Questions sur une future adhésion de l'UE à la Convention Européenne des Droits de l'Homme

Avec l’entrée en vigueur du traité de Lisbonne, le 1er décembre 2009, l’adhésion de l’Union européenne à la Convention européenne des droits de l’homme (CESDH) retrouve le devant de la scène, l’occasion de revenir sur le passé de cette question lancinante, et son incidence sur un hypothétique futur espace paneuropéen des droits de l’homme.

L’idée de l’adhésion n’est pas neuve. Elle était déjà évoquée à la fin des années 1970. Abandonnée puis reprise, elle n’a cessé d’occuper les esprits européens. L’affaire était mal engagée. Saisie de la question, la Cour de justice des Communautés européennes (CJCE) avait jugé qu’un tel changement, d’envergure constitutionnelle, ne pouvait, en l’état actuel du droit, relever de la compétence des Communautés, ni explicitement, ni sur la base de l’article 308 CE.

Un serpent de mer

La Cour craignait en effet l’ampleur d’une telle atteinte à l’autonomie de l’ordre communautaire. Les traités de Maastricht et d’Amsterdam semblaient même sonner le glas de cette adhésion en accordant en leur sein une place centrale aux droits de l’homme, laissant augurer l’élaboration d’un système de protection communautaire autonome, la voie de l’adhésion étant barrée. Il faut replacer ces évolutions dans la perspective de l’époque, celle d’un élargissement de la nouvelle Union aux pays d’Europe centrale et orientale, imposant une exigence accrue en matière de respect des droits de l’homme, et d’un approfondissement de la construction européenne autour des piliers Justice et Affaires intérieures (JAI) et Politique étrangère et de Sécurité commune (PESC).

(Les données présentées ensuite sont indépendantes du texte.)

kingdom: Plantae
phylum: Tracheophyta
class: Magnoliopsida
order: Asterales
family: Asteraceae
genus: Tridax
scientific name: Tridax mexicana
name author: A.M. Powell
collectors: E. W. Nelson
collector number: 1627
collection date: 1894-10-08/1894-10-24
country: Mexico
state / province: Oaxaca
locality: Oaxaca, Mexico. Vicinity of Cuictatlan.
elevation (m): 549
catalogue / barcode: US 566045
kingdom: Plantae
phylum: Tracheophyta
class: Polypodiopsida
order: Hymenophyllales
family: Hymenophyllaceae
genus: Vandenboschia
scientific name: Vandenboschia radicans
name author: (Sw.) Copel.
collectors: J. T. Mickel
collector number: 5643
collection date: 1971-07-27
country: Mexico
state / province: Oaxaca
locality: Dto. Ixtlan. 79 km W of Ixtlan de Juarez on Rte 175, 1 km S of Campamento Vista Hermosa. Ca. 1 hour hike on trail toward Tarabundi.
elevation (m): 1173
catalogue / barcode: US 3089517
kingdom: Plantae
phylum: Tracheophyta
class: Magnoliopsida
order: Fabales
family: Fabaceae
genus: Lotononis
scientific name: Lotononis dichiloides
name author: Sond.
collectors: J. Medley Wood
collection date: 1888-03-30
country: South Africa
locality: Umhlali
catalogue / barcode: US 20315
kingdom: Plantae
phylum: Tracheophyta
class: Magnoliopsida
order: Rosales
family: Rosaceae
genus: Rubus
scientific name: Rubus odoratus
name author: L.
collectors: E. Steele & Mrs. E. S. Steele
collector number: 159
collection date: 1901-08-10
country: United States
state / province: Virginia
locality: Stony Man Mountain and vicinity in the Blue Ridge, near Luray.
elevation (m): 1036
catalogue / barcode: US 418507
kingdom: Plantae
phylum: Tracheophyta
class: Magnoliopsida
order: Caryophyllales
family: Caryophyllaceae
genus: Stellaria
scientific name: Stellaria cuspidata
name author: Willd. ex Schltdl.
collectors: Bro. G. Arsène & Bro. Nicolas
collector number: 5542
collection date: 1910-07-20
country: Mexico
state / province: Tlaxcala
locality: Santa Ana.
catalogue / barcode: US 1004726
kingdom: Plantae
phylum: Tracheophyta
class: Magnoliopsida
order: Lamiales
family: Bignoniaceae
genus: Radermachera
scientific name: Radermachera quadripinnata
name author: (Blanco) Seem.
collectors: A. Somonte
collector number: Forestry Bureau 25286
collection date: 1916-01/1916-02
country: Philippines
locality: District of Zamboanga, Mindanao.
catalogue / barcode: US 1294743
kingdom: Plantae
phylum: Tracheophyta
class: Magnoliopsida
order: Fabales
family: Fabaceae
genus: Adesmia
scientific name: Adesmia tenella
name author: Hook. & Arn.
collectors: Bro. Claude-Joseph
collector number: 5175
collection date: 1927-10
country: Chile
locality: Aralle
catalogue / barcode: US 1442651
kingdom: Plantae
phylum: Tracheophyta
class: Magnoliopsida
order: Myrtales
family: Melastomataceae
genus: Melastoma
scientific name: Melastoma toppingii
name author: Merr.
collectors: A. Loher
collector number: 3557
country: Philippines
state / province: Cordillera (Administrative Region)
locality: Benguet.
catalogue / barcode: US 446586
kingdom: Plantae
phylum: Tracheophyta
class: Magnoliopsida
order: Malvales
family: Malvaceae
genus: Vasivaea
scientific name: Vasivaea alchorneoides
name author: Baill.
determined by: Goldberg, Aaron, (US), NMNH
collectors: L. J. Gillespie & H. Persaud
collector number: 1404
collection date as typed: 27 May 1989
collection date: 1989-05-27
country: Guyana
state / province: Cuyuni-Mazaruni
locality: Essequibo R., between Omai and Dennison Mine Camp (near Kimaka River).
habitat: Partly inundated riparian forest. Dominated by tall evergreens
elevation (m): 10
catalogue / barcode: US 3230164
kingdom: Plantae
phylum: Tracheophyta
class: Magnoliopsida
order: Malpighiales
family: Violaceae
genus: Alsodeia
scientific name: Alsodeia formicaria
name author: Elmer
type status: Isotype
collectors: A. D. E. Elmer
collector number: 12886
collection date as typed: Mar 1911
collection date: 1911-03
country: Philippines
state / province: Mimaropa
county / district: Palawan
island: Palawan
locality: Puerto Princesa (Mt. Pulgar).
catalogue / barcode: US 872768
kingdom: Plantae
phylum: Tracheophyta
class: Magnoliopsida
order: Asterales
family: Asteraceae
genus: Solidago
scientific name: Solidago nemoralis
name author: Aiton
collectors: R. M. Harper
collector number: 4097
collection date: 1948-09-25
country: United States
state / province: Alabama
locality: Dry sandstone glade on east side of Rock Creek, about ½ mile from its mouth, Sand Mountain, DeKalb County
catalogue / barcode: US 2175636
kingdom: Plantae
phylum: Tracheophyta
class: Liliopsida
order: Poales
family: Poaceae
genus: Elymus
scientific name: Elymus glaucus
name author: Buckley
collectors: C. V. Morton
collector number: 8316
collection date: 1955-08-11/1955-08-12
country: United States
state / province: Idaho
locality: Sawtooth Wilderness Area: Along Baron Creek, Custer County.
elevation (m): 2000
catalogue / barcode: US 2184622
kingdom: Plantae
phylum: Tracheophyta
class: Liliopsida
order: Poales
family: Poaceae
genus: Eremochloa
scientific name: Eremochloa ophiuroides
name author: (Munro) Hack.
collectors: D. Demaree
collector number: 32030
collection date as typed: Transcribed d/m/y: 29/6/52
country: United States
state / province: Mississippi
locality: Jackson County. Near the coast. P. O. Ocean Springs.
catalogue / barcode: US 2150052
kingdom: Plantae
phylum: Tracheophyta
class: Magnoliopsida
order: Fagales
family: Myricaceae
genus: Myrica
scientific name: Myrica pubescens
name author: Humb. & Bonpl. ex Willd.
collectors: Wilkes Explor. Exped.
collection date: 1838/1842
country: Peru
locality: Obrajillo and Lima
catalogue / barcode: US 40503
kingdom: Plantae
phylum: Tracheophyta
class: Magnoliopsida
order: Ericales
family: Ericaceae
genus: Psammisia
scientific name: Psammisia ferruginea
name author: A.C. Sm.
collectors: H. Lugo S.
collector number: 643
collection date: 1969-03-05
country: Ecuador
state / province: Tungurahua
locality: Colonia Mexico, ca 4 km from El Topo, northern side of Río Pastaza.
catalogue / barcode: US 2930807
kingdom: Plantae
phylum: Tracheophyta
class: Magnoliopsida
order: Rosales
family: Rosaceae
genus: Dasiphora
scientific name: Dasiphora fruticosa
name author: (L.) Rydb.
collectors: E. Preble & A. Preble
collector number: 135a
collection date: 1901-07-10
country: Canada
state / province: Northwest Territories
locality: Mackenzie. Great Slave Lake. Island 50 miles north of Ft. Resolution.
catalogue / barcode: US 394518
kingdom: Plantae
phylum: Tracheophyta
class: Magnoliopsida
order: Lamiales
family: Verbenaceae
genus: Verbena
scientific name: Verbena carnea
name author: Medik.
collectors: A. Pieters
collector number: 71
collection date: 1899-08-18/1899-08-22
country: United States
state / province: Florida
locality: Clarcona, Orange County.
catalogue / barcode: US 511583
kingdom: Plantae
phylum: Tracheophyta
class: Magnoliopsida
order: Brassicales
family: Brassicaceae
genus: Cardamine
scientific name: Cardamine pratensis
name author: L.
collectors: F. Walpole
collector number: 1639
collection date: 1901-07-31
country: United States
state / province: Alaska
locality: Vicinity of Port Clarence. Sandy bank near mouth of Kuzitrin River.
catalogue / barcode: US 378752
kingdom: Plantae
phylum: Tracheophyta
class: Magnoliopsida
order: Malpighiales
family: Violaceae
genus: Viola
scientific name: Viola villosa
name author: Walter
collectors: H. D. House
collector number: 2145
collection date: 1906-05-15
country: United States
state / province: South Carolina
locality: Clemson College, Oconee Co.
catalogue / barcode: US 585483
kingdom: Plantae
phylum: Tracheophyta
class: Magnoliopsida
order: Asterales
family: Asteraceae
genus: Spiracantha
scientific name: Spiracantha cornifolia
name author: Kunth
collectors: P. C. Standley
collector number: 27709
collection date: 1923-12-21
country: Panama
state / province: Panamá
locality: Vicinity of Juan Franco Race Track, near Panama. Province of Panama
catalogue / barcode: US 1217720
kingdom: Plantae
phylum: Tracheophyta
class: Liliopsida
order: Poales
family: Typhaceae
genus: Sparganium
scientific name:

La question, trop tardive pour être abordée avec Amsterdam, fut reportée à Nice et cependant, paradoxalement renouvelée par l’adoption de la Charte des droits fondamentaux de l’Union européenne, particulièrement par son article 52 § 3, qui indique que les droits et libertés inscrits dans la Charte étant de même nature que ceux protégés par la Convention, leur sens et leur portée doivent être interprétés comme les mêmes que ceux que leur confère la CESDH, avec les réticences que cela a pu susciter, notamment en Grande-Bretagne, de voir un catalogue étendu de droits, dont certains sociaux, intégrer le droit originaire. Le traité établissant une Constitution pour l’Europe, élaboré et pensé comme un acte symbolique fort par la convention VGE, dans l’euphorie des nouvelles adhésions à venir, allait enfin jusqu’au bout du raisonnement en prévoyant l’adhésion de l’Union européenne à la CESDH à son article 9 § 2.

Aujourd’hui, d’un point de vue textuel, la question semble doublement résolue. L’entrée en vigueur du traité de Lisbonne, reprenant les dispositions du défunt Traité constitutionnel, et l’approbation toute récente par la Douma russe du protocole n°14 annexé à la CESDH, qui autorise l’adhésion de l’Union à la Convention, permettent de rendre possible cette intégration.

Une meilleure garantie des droits dans l’Union européenne

Si l’on a pensé, et tenu à faire entrer l’UE dans le système conventionnel de la CESDH, c’est bien qu’elle doit avoir quelque intérêt. Et cette utilité, c’est en faveur de la garantie des droits dans l’ordre communautaire qu’on la trouve. Il s’agit de mettre fin au paradoxe de l’absence de lien de droit entre l’Union et le Conseil de l’Europe, avec pour conséquence que les règles applicables aux Etats ne s’appliquent pas à l’ensemble supranational dont il font partie.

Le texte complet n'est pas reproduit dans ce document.